According to the human capital consulting firm Watson Wyatt, employers need to make sure employees are engaged and committed to their job despite the tough economic climate. Here are its 10 top tips for surviving the downward pressure on costs and falling profits - and for coming out the other side with success.
1. Focus on key talent
Focus limited resources on keeping and rewarding your key talent. These are the people you need most now to get you through the difficult times and later when the economy recovers.
2. Be careful what and who you cut
Don't make harmful short-term cuts. Conduct strategic workforce planning to understand your current and future talent requirements, and ensure your business has the necessary resources and skills for the upturn.
3. Ensure performance management is understood
Ensure your performance management process is effectively understood by your employees and delivered well by line management. It should not be seen as simply a process for identifying and culling underperformers, but instead as a way to raise performance throughout the organisation.
4. Don't abandon bonuses
Don't abandon performance pay and bonuses but instead target them on your top performers and refocus them on realistic but stretching targets that will promote the right behaviours in this new environment.
5. Review sales targets
Review sales targets and territory strategies to focus your sales force on the largest opportunities.
6. Look for cost savings
A review of business processes, HR policies and tax and administration could reveal untapped efficiencies. Examples include shorter working weeks, changes to travel policies, and salary sacrifice for pensions contributions, where savings can come through within a few months of implementation.
7. Promote the total reward message
Keep communicating the value of your total rewards. A tendency to focus on base salary means that employees generally underestimate the full value of their total reward package. Ensure employees know just how valuable their total reward package is to them.
8 Review executive reward
Review executive compensation to ensure the package is aligned to shareholder requirements, but still retains key executives.

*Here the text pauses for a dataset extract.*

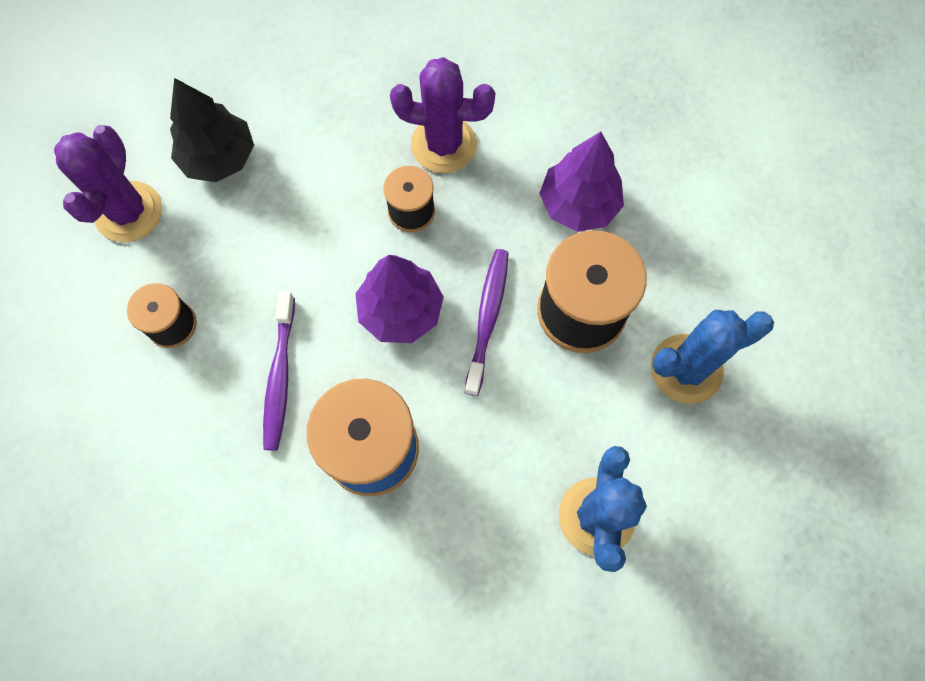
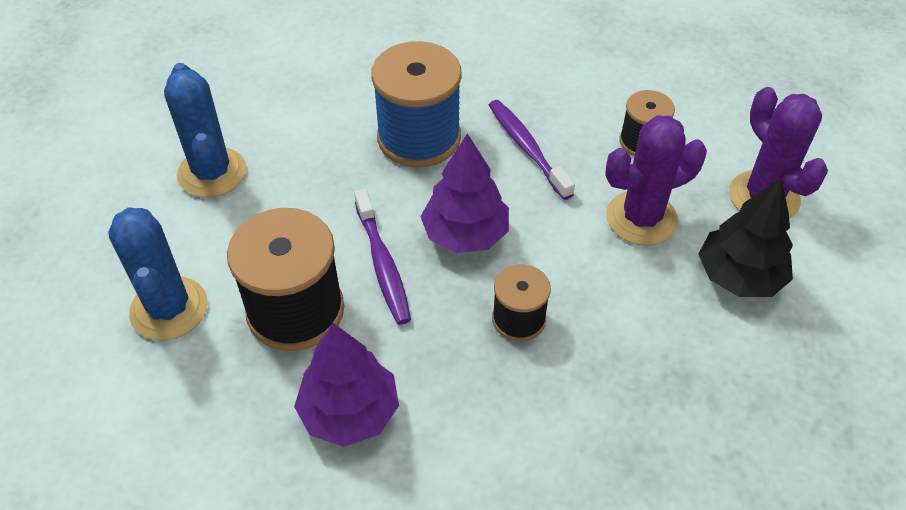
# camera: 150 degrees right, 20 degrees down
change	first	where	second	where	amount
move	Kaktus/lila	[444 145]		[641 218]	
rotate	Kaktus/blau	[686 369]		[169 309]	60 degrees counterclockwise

9. Don't damage your employer brand
Don't harm your employer brand by not delivering on your employee value proposition the moment things get tough. Live it through tough times and you will maintain an engaged and productive workforce.
10. Keep talking
Be as open as you can with employees about your current HR and reward strategies. Silence breeds fear and reduces employees' engagement with the organisation. Employees know you don't have all the answers and cannot offer guarantees about the future.